"""

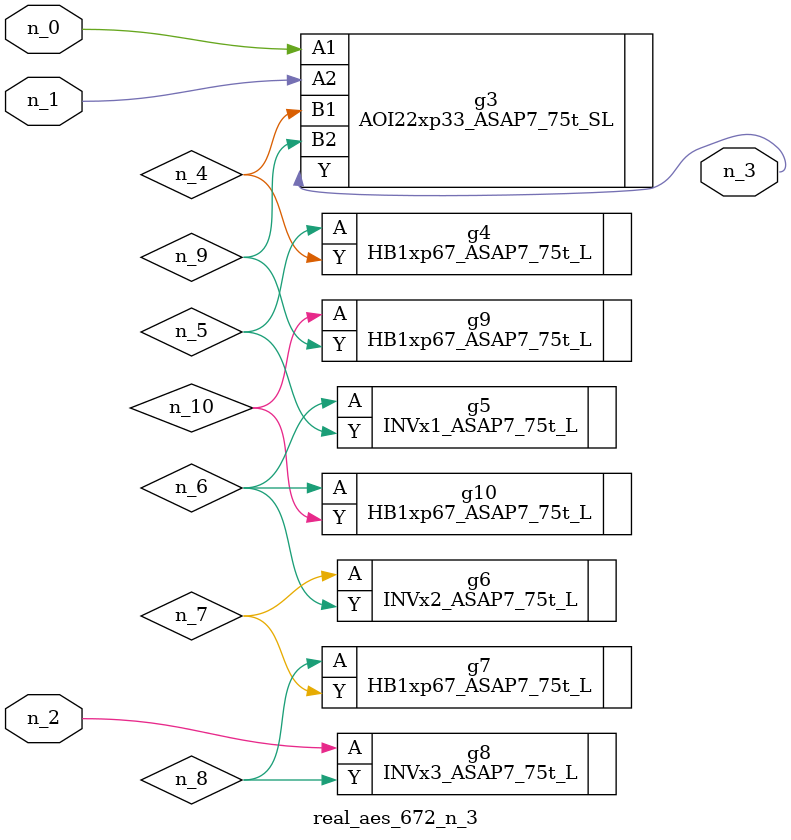
<source format=v>
module real_aes_672_n_3 (n_0, n_2, n_1, n_3);
input n_0;
input n_2;
input n_1;
output n_3;
wire n_4;
wire n_5;
wire n_7;
wire n_9;
wire n_6;
wire n_8;
wire n_10;
AOI22xp33_ASAP7_75t_SL g3 ( .A1(n_0), .A2(n_1), .B1(n_4), .B2(n_9), .Y(n_3) );
INVx3_ASAP7_75t_L g8 ( .A(n_2), .Y(n_8) );
HB1xp67_ASAP7_75t_L g4 ( .A(n_5), .Y(n_4) );
INVx1_ASAP7_75t_L g5 ( .A(n_6), .Y(n_5) );
HB1xp67_ASAP7_75t_L g10 ( .A(n_6), .Y(n_10) );
INVx2_ASAP7_75t_L g6 ( .A(n_7), .Y(n_6) );
HB1xp67_ASAP7_75t_L g7 ( .A(n_8), .Y(n_7) );
HB1xp67_ASAP7_75t_L g9 ( .A(n_10), .Y(n_9) );
endmodule
</source>
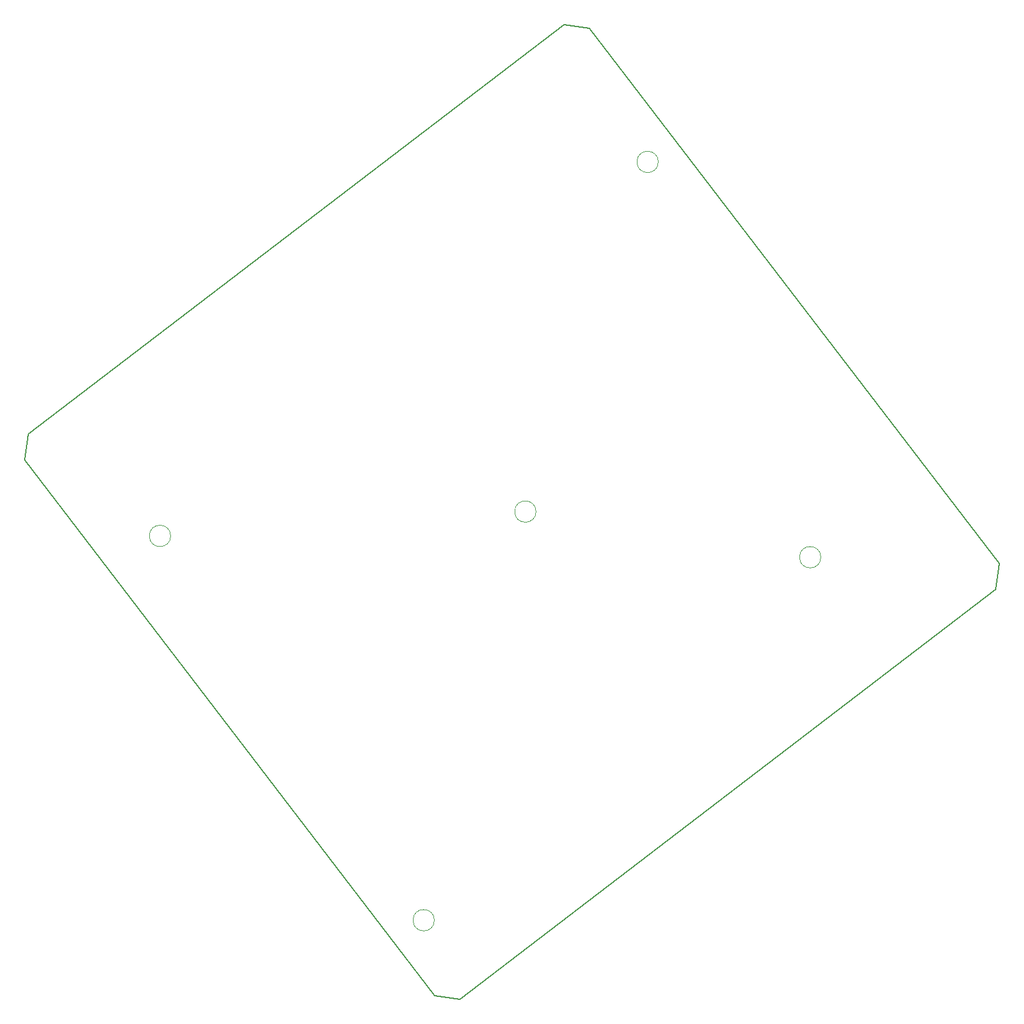
<source format=gtp>
G04 #@! TF.GenerationSoftware,KiCad,Pcbnew,5.1.9+dfsg1-1+deb11u1*
G04 #@! TF.CreationDate,2024-07-30T12:46:16+01:00*
G04 #@! TF.ProjectId,drivers,64726976-6572-4732-9e6b-696361645f70,rev?*
G04 #@! TF.SameCoordinates,Original*
G04 #@! TF.FileFunction,Paste,Top*
G04 #@! TF.FilePolarity,Positive*
%FSLAX46Y46*%
G04 Gerber Fmt 4.6, Leading zero omitted, Abs format (unit mm)*
G04 Created by KiCad (PCBNEW 5.1.9+dfsg1-1+deb11u1) date 2024-07-30 12:46:16*
%MOMM*%
%LPD*%
G01*
G04 APERTURE LIST*
G04 #@! TA.AperFunction,Profile*
%ADD10C,0.050000*%
G04 #@! TD*
G04 #@! TA.AperFunction,Profile*
%ADD11C,0.150000*%
G04 #@! TD*
G04 APERTURE END LIST*
D10*
X89068477Y-157426062D02*
G75*
G03*
X89068477Y-157426062I-1500000J0D01*
G01*
X120564477Y-50770062D02*
G75*
G03*
X120564477Y-50770062I-1500000J0D01*
G01*
X143424477Y-106372062D02*
G75*
G03*
X143424477Y-106372062I-1500000J0D01*
G01*
X51984477Y-103372062D02*
G75*
G03*
X51984477Y-103372062I-1500000J0D01*
G01*
D11*
X168510657Y-107287602D02*
X168025517Y-110929962D01*
X31975497Y-89073262D02*
X31487817Y-92710542D01*
X92706897Y-168514302D02*
X89074697Y-168029162D01*
X107296657Y-31483842D02*
X110908537Y-31951202D01*
X92706897Y-168514302D02*
X168025517Y-110929962D01*
X168510657Y-107287602D02*
X110908537Y-31951202D01*
X31975497Y-89073262D02*
X107296657Y-31483842D01*
X89074697Y-168029162D02*
X31487817Y-92710542D01*
D10*
X103370000Y-99951320D02*
G75*
G03*
X103370000Y-99951320I-1500000J0D01*
G01*
M02*

</source>
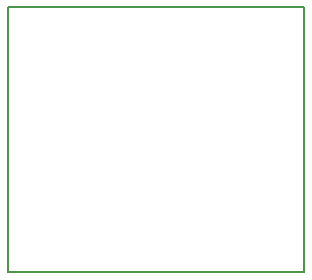
<source format=gbr>
G04 #@! TF.FileFunction,Profile,NP*
%FSLAX46Y46*%
G04 Gerber Fmt 4.6, Leading zero omitted, Abs format (unit mm)*
G04 Created by KiCad (PCBNEW 0.201509101502+6177~30~ubuntu14.04.1-product) date Παρ 18 Σεπ 2015 07:16:07 μμ EEST*
%MOMM*%
G01*
G04 APERTURE LIST*
%ADD10C,0.100000*%
%ADD11C,0.150000*%
G04 APERTURE END LIST*
D10*
D11*
X136906000Y-93980000D02*
X136906000Y-93472000D01*
X161925000Y-115443000D02*
X161925000Y-115951000D01*
X136906000Y-115951000D02*
X136906000Y-93980000D01*
X161925000Y-115443000D02*
X161925000Y-93472000D01*
X136906000Y-93472000D02*
X161925000Y-93472000D01*
X136906000Y-115951000D02*
X161925000Y-115951000D01*
M02*

</source>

"""

> Required work
Reprint the listing above verbatim but drop the images.

> Output of the exercise
<source format=v>
module real_aes_672_n_3 (n_0, n_2, n_1, n_3);
input n_0;
input n_2;
input n_1;
output n_3;
wire n_4;
wire n_5;
wire n_7;
wire n_9;
wire n_6;
wire n_8;
wire n_10;
AOI22xp33_ASAP7_75t_SL g3 ( .A1(n_0), .A2(n_1), .B1(n_4), .B2(n_9), .Y(n_3) );
INVx3_ASAP7_75t_L g8 ( .A(n_2), .Y(n_8) );
HB1xp67_ASAP7_75t_L g4 ( .A(n_5), .Y(n_4) );
INVx1_ASAP7_75t_L g5 ( .A(n_6), .Y(n_5) );
HB1xp67_ASAP7_75t_L g10 ( .A(n_6), .Y(n_10) );
INVx2_ASAP7_75t_L g6 ( .A(n_7), .Y(n_6) );
HB1xp67_ASAP7_75t_L g7 ( .A(n_8), .Y(n_7) );
HB1xp67_ASAP7_75t_L g9 ( .A(n_10), .Y(n_9) );
endmodule
</source>
<source format=gtp>
G04 #@! TF.GenerationSoftware,KiCad,Pcbnew,5.1.9+dfsg1-1+deb11u1*
G04 #@! TF.CreationDate,2024-07-30T12:46:16+01:00*
G04 #@! TF.ProjectId,drivers,64726976-6572-4732-9e6b-696361645f70,rev?*
G04 #@! TF.SameCoordinates,Original*
G04 #@! TF.FileFunction,Paste,Top*
G04 #@! TF.FilePolarity,Positive*
%FSLAX46Y46*%
G04 Gerber Fmt 4.6, Leading zero omitted, Abs format (unit mm)*
G04 Created by KiCad (PCBNEW 5.1.9+dfsg1-1+deb11u1) date 2024-07-30 12:46:16*
%MOMM*%
%LPD*%
G01*
G04 APERTURE LIST*
G04 #@! TA.AperFunction,Profile*
%ADD10C,0.050000*%
G04 #@! TD*
G04 #@! TA.AperFunction,Profile*
%ADD11C,0.150000*%
G04 #@! TD*
G04 APERTURE END LIST*
D10*
X89068477Y-157426062D02*
G75*
G03*
X89068477Y-157426062I-1500000J0D01*
G01*
X120564477Y-50770062D02*
G75*
G03*
X120564477Y-50770062I-1500000J0D01*
G01*
X143424477Y-106372062D02*
G75*
G03*
X143424477Y-106372062I-1500000J0D01*
G01*
X51984477Y-103372062D02*
G75*
G03*
X51984477Y-103372062I-1500000J0D01*
G01*
D11*
X168510657Y-107287602D02*
X168025517Y-110929962D01*
X31975497Y-89073262D02*
X31487817Y-92710542D01*
X92706897Y-168514302D02*
X89074697Y-168029162D01*
X107296657Y-31483842D02*
X110908537Y-31951202D01*
X92706897Y-168514302D02*
X168025517Y-110929962D01*
X168510657Y-107287602D02*
X110908537Y-31951202D01*
X31975497Y-89073262D02*
X107296657Y-31483842D01*
X89074697Y-168029162D02*
X31487817Y-92710542D01*
D10*
X103370000Y-99951320D02*
G75*
G03*
X103370000Y-99951320I-1500000J0D01*
G01*
M02*

</source>
<source format=gbr>
G04 #@! TF.FileFunction,Profile,NP*
%FSLAX46Y46*%
G04 Gerber Fmt 4.6, Leading zero omitted, Abs format (unit mm)*
G04 Created by KiCad (PCBNEW 0.201509101502+6177~30~ubuntu14.04.1-product) date Παρ 18 Σεπ 2015 07:16:07 μμ EEST*
%MOMM*%
G01*
G04 APERTURE LIST*
%ADD10C,0.100000*%
%ADD11C,0.150000*%
G04 APERTURE END LIST*
D10*
D11*
X136906000Y-93980000D02*
X136906000Y-93472000D01*
X161925000Y-115443000D02*
X161925000Y-115951000D01*
X136906000Y-115951000D02*
X136906000Y-93980000D01*
X161925000Y-115443000D02*
X161925000Y-93472000D01*
X136906000Y-93472000D02*
X161925000Y-93472000D01*
X136906000Y-115951000D02*
X161925000Y-115951000D01*
M02*

</source>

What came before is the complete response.